DB CA links are slow to reconnect when IOC is rebooted (see mantis-126)
Affects | Status | Importance | Assigned to | Milestone | |
---|---|---|---|---|---|
EPICS Base |
Won't Fix
|
Medium
|
Andrew Johnson |
Bug Description
Both Bob and Dirk have complained about this issue.
The root problem appears to be that the database needs to implement an orderly shutdown.
Additional information:
Here is a message I sent to Dirk:
> we have a problem with CA since we upgraded our MV2300 IOCs to Tornado2.
>
> After a reboot, often channel access links don't connect immediately to
> the server. They connect a few minutes later when this message is printed:
>
> CAC: Unable to connect port 5064 on "172.19.
> 22="S_errno_EINVAL"
>
> My guess is the following:
>
> The server does not know that the client rebooted.
> The client uses the same settings (e.g. dynamically assigned port
> number, etc) to connect to the server as last time. The packages now
> look exactly the same as during the last reboot.
>
> Since TCP involves resending lost packages, the server thinks the
> packages are duplicates and drops them.
>
> The server never replies and connect() fails.
Yes, this is one of the subtle compatibility issues with TCP/IP. For the guy that is implementing the server part of an IP kernel its a tradeoff. You have to be robust when hackers attempt a denial of service attack against the server, but you also might like to detect stale circuits and disconnect them when a client who is reusing the same ephemeral port keeps transmitting with the wrong TCP state or the wrong TCP sequence number. It's hard to have both.
> I had the idea to install a rebootHook that closes all CAC sockets, just
> to see if that helps.
>
> Unfortunately, I don't know how to get a list of all CAC sockets. I
> tried to iterate ca_static-
> was either NULL (when I don't call ca_task_initialize) or the ca_iiuList
> is empty (when I do call ca_task_
When vxWorks does a soft reboot they do not initiate a TCP shutdown procedure for any sockets that might be open.

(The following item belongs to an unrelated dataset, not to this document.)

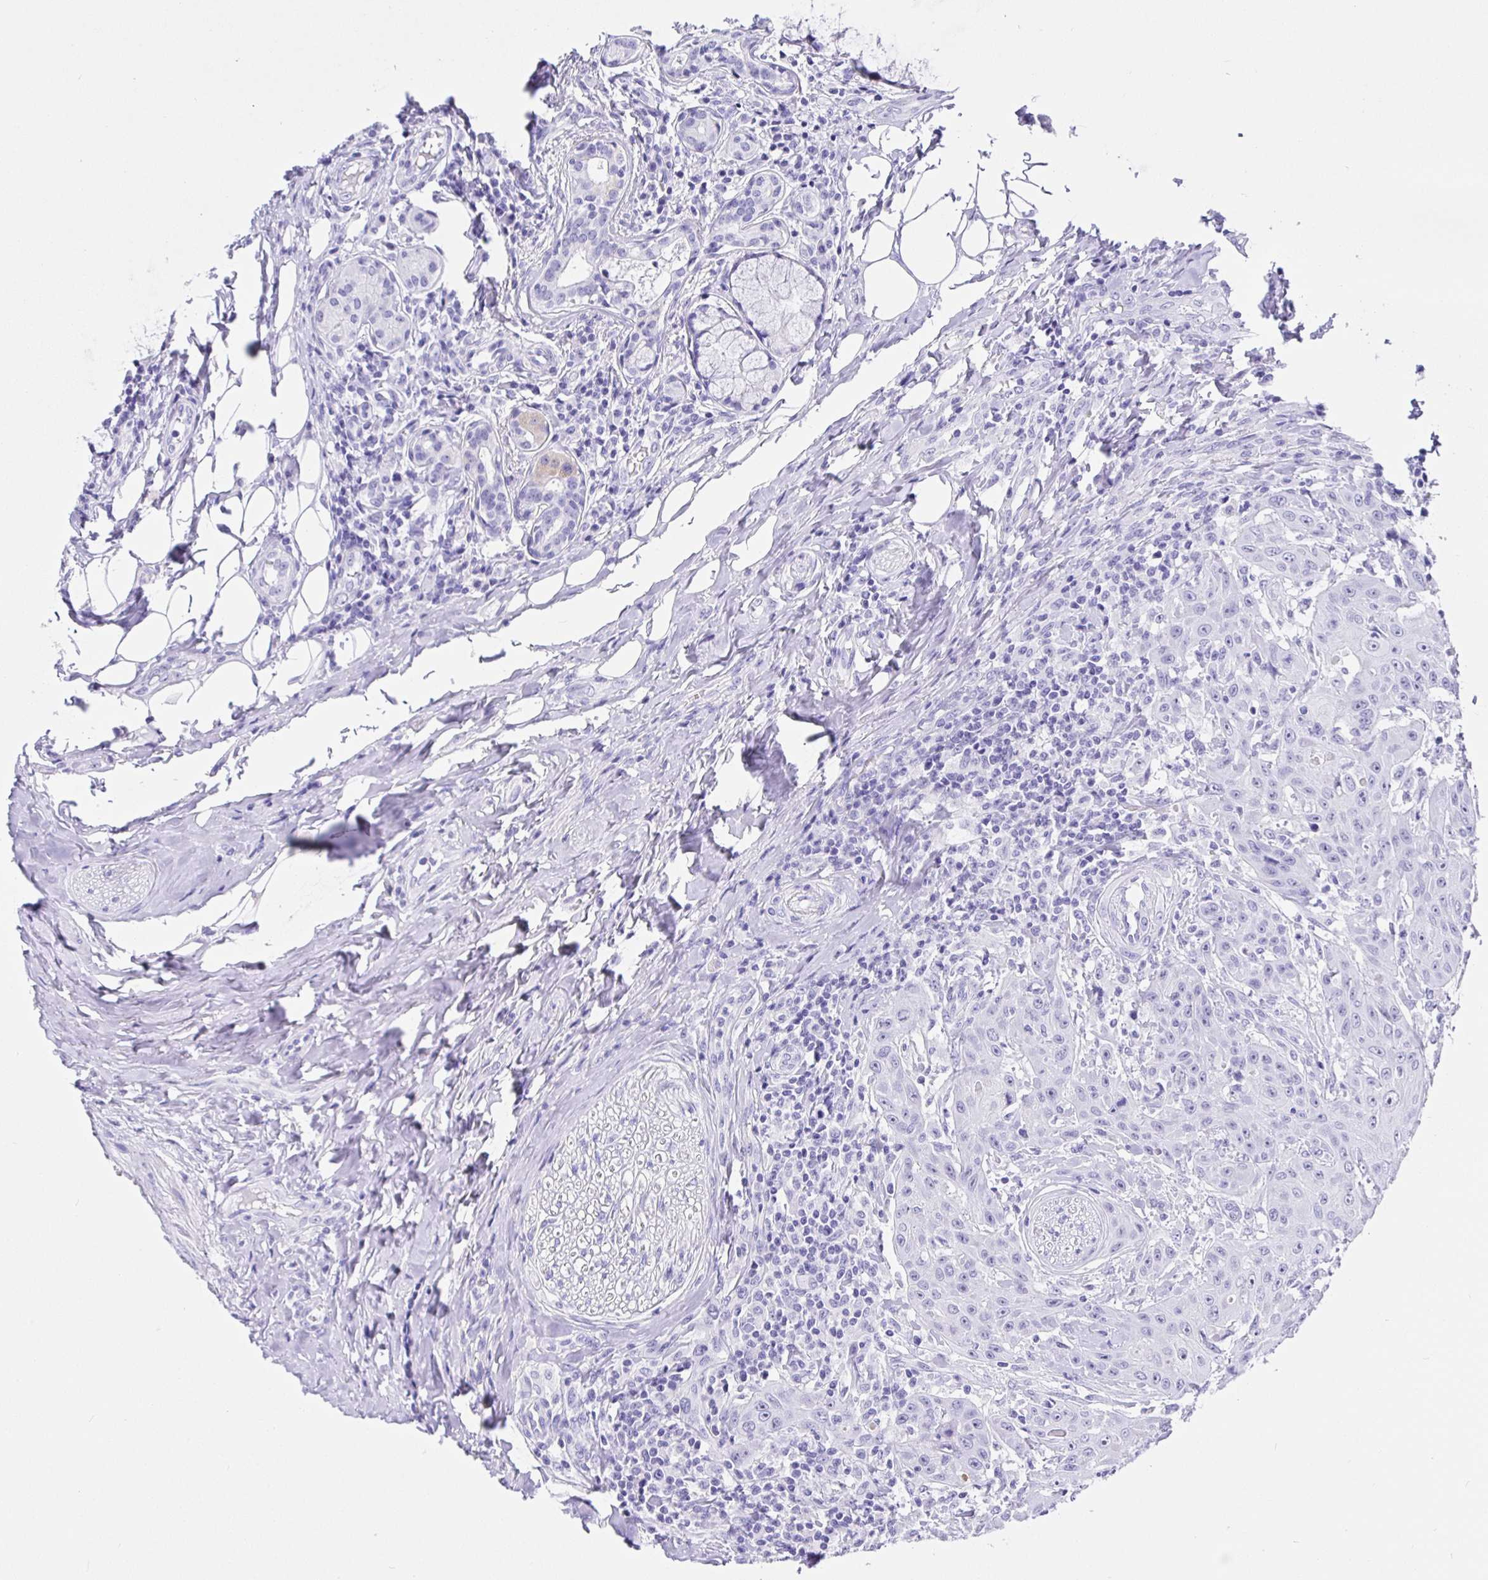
{"staining": {"intensity": "negative", "quantity": "none", "location": "none"}, "tissue": "head and neck cancer", "cell_type": "Tumor cells", "image_type": "cancer", "snomed": [{"axis": "morphology", "description": "Normal tissue, NOS"}, {"axis": "morphology", "description": "Squamous cell carcinoma, NOS"}, {"axis": "topography", "description": "Oral tissue"}, {"axis": "topography", "description": "Head-Neck"}], "caption": "Head and neck squamous cell carcinoma was stained to show a protein in brown. There is no significant staining in tumor cells. Nuclei are stained in blue.", "gene": "PRAMEF19", "patient": {"sex": "female", "age": 55}}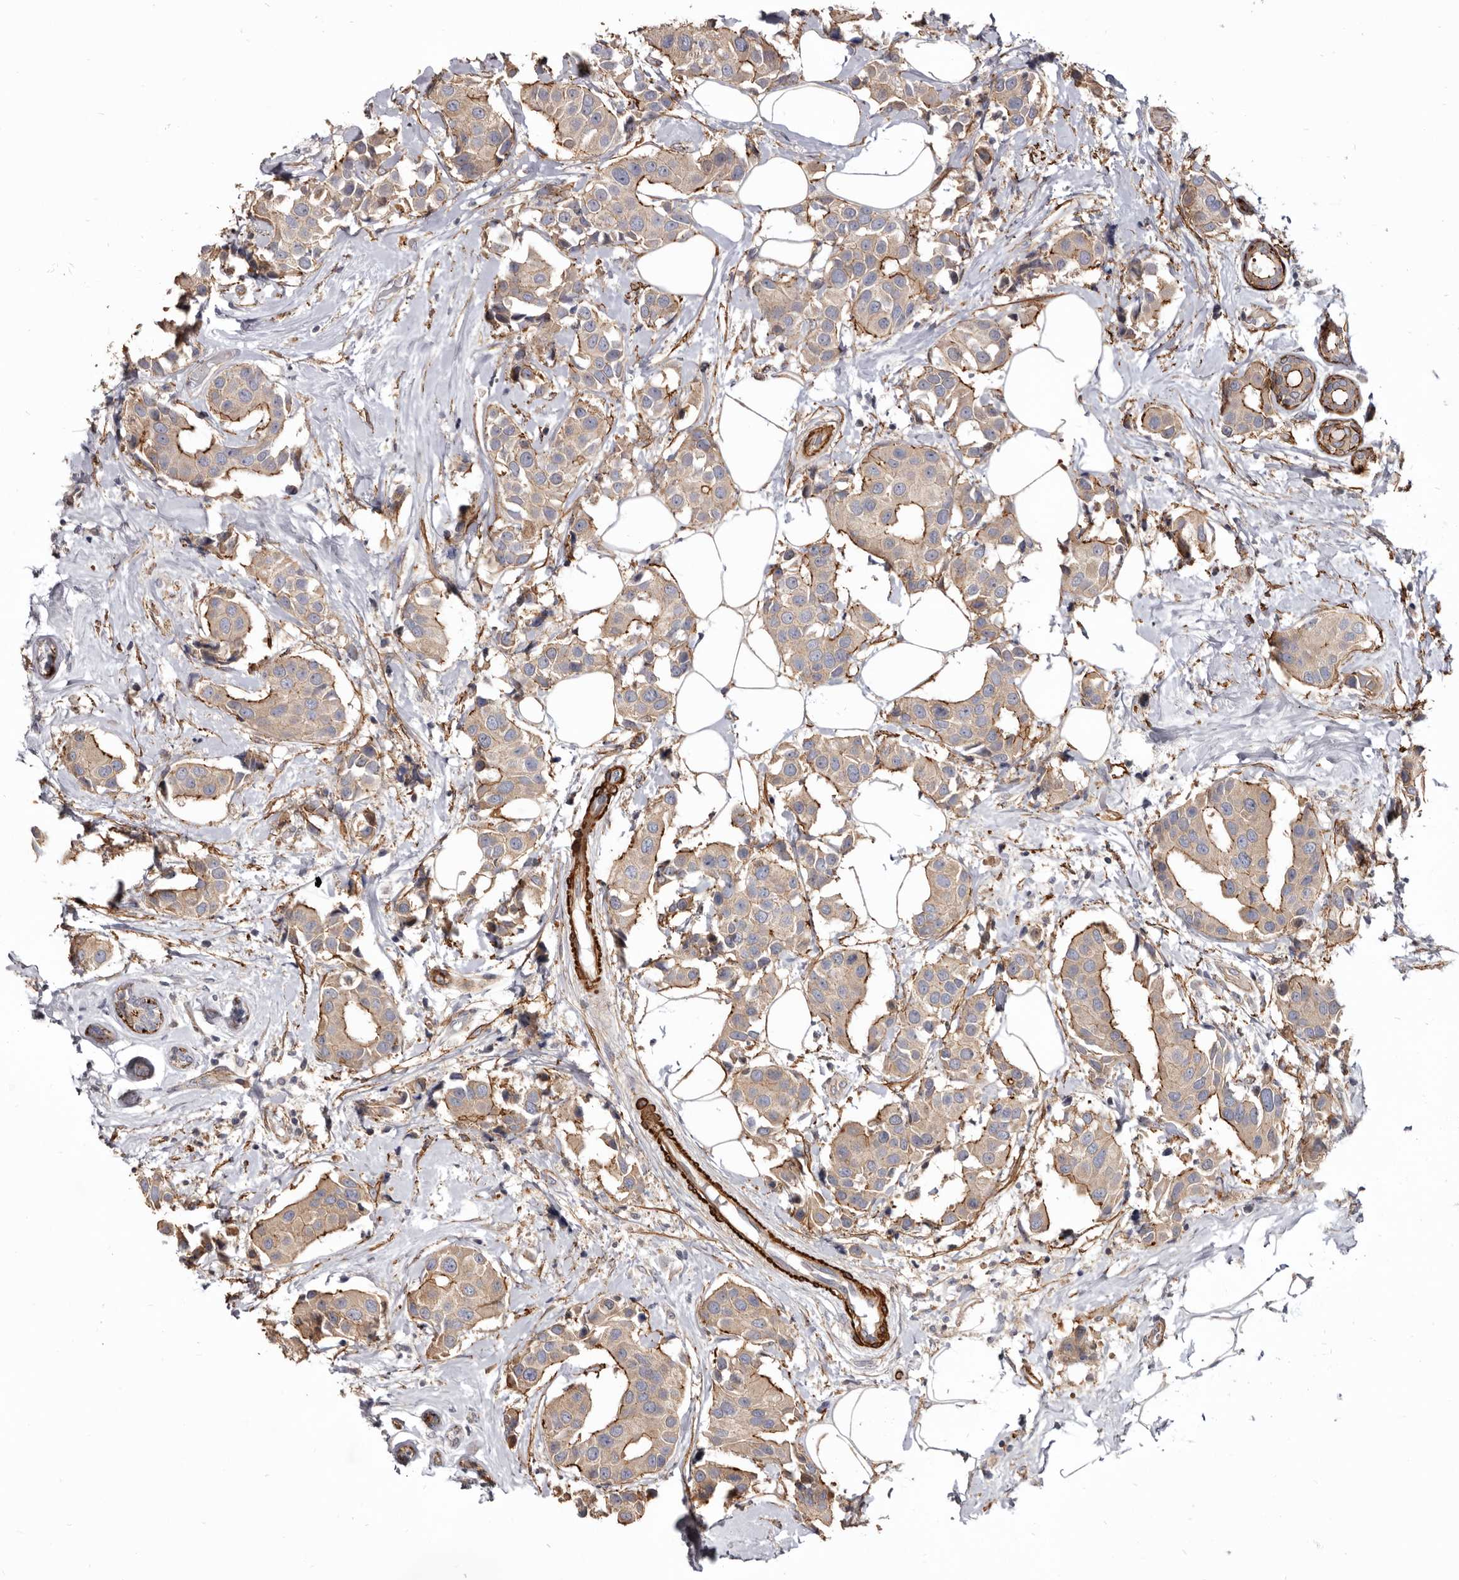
{"staining": {"intensity": "moderate", "quantity": ">75%", "location": "cytoplasmic/membranous"}, "tissue": "breast cancer", "cell_type": "Tumor cells", "image_type": "cancer", "snomed": [{"axis": "morphology", "description": "Normal tissue, NOS"}, {"axis": "morphology", "description": "Duct carcinoma"}, {"axis": "topography", "description": "Breast"}], "caption": "The micrograph exhibits a brown stain indicating the presence of a protein in the cytoplasmic/membranous of tumor cells in breast cancer (infiltrating ductal carcinoma). (DAB IHC, brown staining for protein, blue staining for nuclei).", "gene": "CGN", "patient": {"sex": "female", "age": 39}}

Last time I investigated this idea of implementing a rebbootHook in CA I concluded that vxWorks runs the reboot hooks in the wrong order (FIFO not LIFO). This means that vxWorks has already placed the network stack in an inaccessible state when it runs the CA installed reboot hook, and therefore there is nothing CA can do about closing sockets in a rebootHook. I asked WRS about this and they admitted that this was a mistake but said that they would not fix it. That interaction with WRS occurred about 15 years ago.
Ok, it gets worse. In principal we dont care about rebootHook architectural problems. We can have our own shell command that shuts down an EPICS IOC and initiates a soft reboot.
A fundamental unresolved problem is that if CA tries to automatically clean up at exit it can yank the carpet out from under other EPICS threads that do not have an orderly shutdown and continue to use CA after the exit handlers run. For example, with DB CA links that attach directly to in-memory DB records we saw problems where a subscription update from the database would continue to use a CA entity that had been cleaned up by CA's exit handler.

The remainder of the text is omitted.